**Task statement:** Copy the material below line for line, changing nothing.

================================

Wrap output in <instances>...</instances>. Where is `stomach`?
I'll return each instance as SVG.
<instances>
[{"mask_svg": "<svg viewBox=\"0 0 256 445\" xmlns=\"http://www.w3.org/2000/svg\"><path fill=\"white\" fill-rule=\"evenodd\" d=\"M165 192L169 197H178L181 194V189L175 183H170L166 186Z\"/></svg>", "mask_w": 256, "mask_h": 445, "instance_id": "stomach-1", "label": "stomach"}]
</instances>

================================

**Result of the exercise:**
Wrap output in <instances>...</instances>. Where is `stomach`?
I'll return each instance as SVG.
<instances>
[{"mask_svg": "<svg viewBox=\"0 0 256 445\" xmlns=\"http://www.w3.org/2000/svg\"><path fill=\"white\" fill-rule=\"evenodd\" d=\"M165 192L169 197H178L181 194V189L175 183H170L166 186Z\"/></svg>", "mask_w": 256, "mask_h": 445, "instance_id": "stomach-1", "label": "stomach"}]
</instances>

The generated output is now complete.